> _What is expected_
Only one number is expected here, namely how many lines of the entries below hold the string "ClientCredentialsAuthenticator".

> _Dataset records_
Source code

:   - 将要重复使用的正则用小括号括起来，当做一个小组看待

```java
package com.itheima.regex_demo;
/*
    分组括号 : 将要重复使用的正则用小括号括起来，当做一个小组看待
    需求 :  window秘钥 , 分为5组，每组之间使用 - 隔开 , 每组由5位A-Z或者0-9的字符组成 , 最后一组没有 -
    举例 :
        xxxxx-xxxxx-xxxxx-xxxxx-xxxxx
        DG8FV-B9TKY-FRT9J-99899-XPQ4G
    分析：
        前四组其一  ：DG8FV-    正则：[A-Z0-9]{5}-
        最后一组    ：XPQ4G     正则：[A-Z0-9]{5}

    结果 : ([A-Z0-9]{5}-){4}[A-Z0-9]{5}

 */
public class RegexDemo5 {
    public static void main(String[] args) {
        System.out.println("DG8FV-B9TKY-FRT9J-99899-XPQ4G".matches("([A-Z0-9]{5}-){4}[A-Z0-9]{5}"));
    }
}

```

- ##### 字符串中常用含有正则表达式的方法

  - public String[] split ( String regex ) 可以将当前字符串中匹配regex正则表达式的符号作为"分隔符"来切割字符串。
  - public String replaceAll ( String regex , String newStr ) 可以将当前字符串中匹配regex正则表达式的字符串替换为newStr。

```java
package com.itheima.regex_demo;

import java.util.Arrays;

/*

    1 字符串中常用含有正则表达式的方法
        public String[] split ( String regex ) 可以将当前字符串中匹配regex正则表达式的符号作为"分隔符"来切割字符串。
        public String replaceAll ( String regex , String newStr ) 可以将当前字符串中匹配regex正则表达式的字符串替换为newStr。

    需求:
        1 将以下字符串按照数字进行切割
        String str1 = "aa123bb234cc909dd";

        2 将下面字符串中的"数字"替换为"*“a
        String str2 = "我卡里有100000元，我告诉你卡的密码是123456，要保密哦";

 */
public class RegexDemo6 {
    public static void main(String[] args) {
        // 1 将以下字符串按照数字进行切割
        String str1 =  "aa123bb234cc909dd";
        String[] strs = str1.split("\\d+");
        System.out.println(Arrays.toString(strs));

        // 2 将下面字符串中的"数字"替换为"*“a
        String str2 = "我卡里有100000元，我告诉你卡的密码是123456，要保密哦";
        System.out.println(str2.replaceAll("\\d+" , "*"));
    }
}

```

...

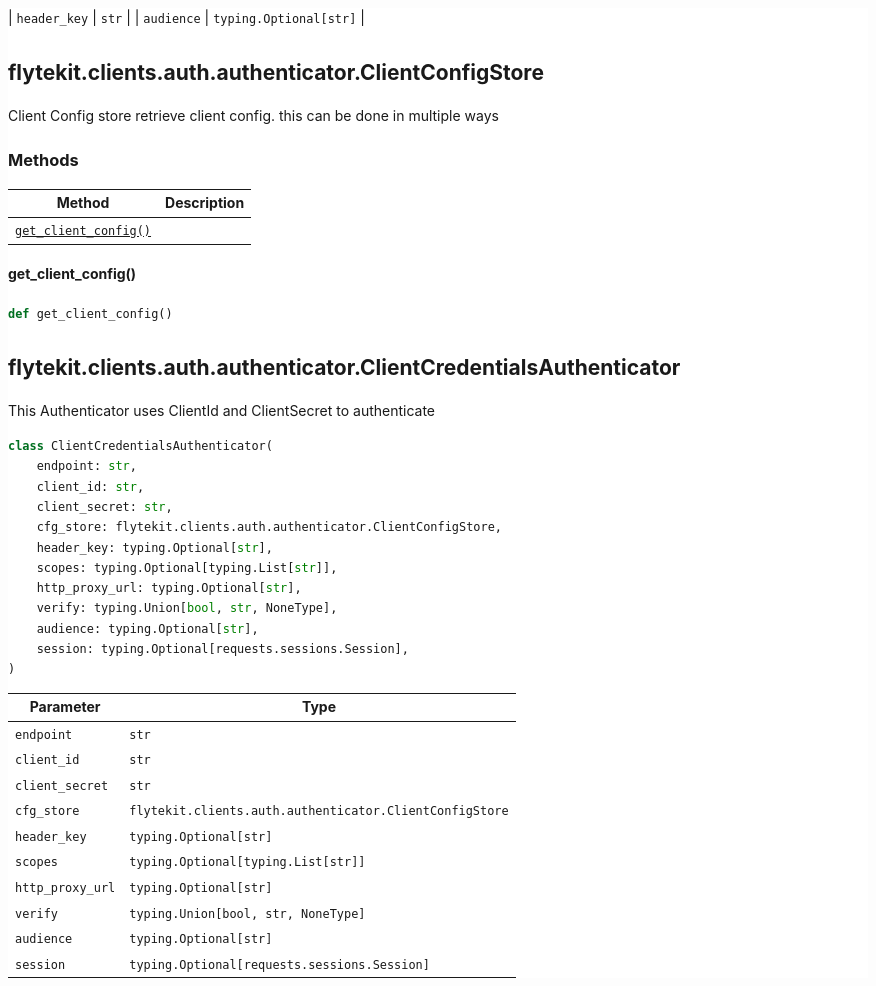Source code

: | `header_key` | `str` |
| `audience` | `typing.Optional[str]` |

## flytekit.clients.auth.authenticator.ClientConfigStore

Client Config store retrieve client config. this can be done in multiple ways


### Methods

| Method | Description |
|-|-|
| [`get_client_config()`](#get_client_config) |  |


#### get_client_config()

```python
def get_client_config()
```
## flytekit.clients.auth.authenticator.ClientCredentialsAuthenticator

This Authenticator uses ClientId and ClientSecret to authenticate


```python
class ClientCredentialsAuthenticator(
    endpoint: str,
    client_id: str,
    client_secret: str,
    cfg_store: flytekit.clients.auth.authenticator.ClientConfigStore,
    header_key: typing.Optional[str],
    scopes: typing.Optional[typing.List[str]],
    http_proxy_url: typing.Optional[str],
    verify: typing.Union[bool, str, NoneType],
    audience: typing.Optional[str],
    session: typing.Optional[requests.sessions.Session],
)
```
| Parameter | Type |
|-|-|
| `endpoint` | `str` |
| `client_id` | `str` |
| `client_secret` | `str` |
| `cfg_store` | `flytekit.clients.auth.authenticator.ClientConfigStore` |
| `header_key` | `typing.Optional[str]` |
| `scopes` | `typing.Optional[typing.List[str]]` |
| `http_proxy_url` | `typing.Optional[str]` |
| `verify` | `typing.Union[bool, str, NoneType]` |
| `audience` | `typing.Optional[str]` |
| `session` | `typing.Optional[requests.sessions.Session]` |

> _Reply to the exercise_
2